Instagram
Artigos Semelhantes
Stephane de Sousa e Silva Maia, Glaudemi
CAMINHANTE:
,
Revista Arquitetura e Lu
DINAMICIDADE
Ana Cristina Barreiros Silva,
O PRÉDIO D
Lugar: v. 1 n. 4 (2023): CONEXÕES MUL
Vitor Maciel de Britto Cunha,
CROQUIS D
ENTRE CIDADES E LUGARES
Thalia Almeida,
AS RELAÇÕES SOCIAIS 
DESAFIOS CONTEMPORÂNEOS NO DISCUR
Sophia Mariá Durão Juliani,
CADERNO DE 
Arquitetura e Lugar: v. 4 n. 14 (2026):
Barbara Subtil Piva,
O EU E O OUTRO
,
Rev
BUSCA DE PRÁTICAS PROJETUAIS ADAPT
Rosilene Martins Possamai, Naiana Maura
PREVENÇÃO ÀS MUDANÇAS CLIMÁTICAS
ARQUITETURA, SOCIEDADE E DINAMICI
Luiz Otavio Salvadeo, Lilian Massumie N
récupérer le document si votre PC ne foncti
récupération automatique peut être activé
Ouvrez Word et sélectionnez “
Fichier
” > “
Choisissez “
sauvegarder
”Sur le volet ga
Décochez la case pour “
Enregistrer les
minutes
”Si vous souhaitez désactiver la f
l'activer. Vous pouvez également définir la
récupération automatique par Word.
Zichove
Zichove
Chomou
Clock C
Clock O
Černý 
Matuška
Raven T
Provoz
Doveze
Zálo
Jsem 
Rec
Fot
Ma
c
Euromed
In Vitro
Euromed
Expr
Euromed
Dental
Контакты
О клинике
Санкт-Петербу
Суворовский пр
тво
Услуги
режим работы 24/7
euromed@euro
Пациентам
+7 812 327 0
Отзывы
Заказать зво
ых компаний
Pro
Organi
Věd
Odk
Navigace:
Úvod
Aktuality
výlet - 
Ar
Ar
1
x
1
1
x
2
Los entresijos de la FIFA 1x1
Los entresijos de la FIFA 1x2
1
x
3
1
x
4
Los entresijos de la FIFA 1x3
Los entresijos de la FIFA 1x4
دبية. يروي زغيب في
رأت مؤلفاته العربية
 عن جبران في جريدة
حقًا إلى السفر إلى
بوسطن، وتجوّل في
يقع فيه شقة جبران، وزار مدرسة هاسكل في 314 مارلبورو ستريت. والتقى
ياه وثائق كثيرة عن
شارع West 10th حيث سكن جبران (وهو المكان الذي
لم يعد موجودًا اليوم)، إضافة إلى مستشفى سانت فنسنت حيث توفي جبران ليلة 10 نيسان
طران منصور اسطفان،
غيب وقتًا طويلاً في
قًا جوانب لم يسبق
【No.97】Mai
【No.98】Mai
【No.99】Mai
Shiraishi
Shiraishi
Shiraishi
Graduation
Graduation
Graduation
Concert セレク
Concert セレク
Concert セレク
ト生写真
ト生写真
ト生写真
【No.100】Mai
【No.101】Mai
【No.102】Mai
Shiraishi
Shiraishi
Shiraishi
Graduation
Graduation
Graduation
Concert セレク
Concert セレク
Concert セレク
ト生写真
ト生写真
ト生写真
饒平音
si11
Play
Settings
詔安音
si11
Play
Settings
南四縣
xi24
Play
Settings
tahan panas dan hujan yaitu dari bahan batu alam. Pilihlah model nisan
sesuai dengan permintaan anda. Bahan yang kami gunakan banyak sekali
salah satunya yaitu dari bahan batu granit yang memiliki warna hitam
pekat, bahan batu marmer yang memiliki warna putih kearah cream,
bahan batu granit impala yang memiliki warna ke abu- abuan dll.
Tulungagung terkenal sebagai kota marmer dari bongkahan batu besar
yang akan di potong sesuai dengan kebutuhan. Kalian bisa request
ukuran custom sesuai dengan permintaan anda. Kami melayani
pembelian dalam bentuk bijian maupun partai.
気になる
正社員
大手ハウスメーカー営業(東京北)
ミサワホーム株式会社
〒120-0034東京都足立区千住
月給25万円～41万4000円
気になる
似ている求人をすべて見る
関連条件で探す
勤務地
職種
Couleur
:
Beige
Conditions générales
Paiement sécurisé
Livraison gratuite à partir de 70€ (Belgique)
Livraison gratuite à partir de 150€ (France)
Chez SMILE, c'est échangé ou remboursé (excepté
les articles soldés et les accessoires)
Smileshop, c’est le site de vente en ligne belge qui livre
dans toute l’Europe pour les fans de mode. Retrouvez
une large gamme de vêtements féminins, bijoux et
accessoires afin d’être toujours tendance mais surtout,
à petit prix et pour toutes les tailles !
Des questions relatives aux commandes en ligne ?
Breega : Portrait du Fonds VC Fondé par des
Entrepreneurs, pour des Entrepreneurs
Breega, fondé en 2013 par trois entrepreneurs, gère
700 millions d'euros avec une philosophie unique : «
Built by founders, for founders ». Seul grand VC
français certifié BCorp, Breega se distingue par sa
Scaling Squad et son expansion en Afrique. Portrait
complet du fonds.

**REQUIRED ACTION**: Reprint exactly the lines above that start at the one with "ENTRE CIDADES E LUGARES" and end at the one with "PREVENÇÃO ÀS MUDANÇAS CLIMÁTICAS", keeping both and adding none.

**ANSWER FOR THIS EXERCISE**:
ENTRE CIDADES E LUGARES
Thalia Almeida,
AS RELAÇÕES SOCIAIS 
DESAFIOS CONTEMPORÂNEOS NO DISCUR
Sophia Mariá Durão Juliani,
CADERNO DE 
Arquitetura e Lugar: v. 4 n. 14 (2026):
Barbara Subtil Piva,
O EU E O OUTRO
,
Rev
BUSCA DE PRÁTICAS PROJETUAIS ADAPT
Rosilene Martins Possamai, Naiana Maura
PREVENÇÃO ÀS MUDANÇAS CLIMÁTICAS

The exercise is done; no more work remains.